Interleukin-2 (IL-2) is recognized as a major activating signal for human natural killer (NK) cells. The presence of monocytes alters NK cell responsiveness to IL-2. Thus, while IL-2 effectively augments NK cell cytotoxicity (NKCC) in monocyte-depleted NK effector cells, it is relatively ineffective or even suppressive for NK cells in monocyte-containing, NK-cell-enriched mononuclear cell fractions. Here we report that concomitant treatment with IL-2 and the biogenic amine histamine synergistically augmented NKCC against K562 and Daudi target cells of CD3-/CD16+ human NK cells in the presence but not in the absence of monocytes. Addition of peripheral-blood monocytes, recovered by countercurrent centrifugal elutriation, to purified NK cells abrogated IL-2 induced NK cell activation, reconstituted the synergistic, NK-activating effects of histamine and IL-2, and strongly reduced baseline NKCC. The effects of histamine on baseline NKCC and on NK cell responsiveness to IL-2 were related to counteraction of monocyte-mediated NK cell suppression.
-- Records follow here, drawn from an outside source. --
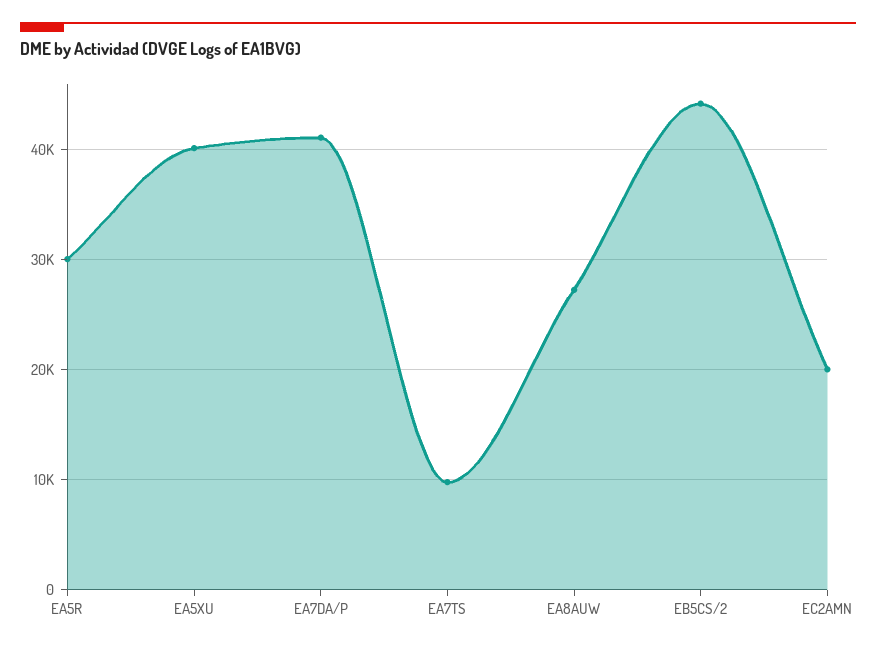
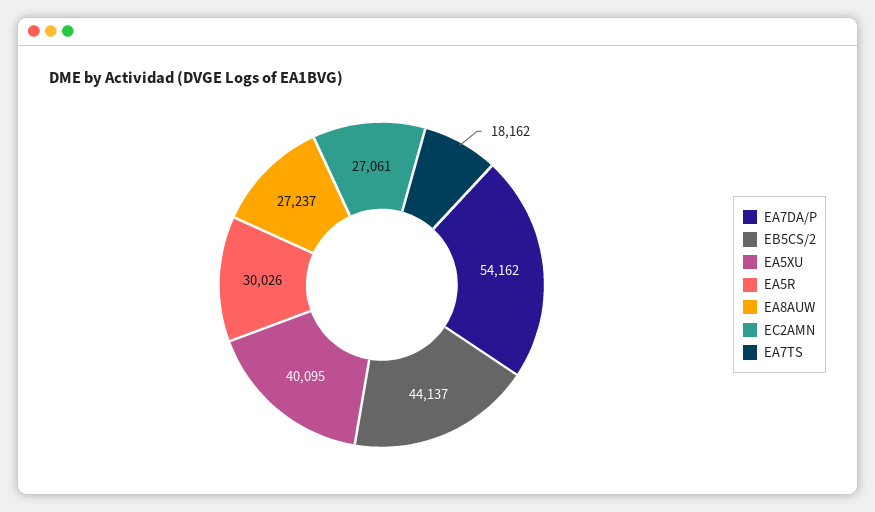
  {
    "EA5R": 30026,
    "EA5XU": 40095,
-   "EA7DA/P": 41000,
+   "EA7DA/P": 54162,
-   "EA7TS": 10000,
+   "EA7TS": 18162,
    "EA8AUW": 27237,
    "EB5CS/2": 44137,
-   "EC2AMN": 20000
+   "EC2AMN": 27061
  }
By contrast, histamine did not affect baseline or IL-2-induced NKCC in mixtures of NK cells and monocytes when the latter cells were recovered after adherence. The effect of histamine on NK cell responsiveness to IL-2 was mediated by H2-type histamine receptors, as judged by mimicry exerted by the specific H2 receptor agonist dimaprit, but not by an H2-receptor-inactive derivative of this compound, N-methyldimaprit, and blocking by the H2 receptor antagonist ranitidine. Experiments in which monocytes and nonadherent NK cells were separately pretreated with ranitidine prior to histamine treatment suggested that NK-regulatory effects of histamine were mediated by H2 receptors on monocytes. Our data suggest that histamine may provide an important signal in the regulation of NK cell responsiveness to IL-2.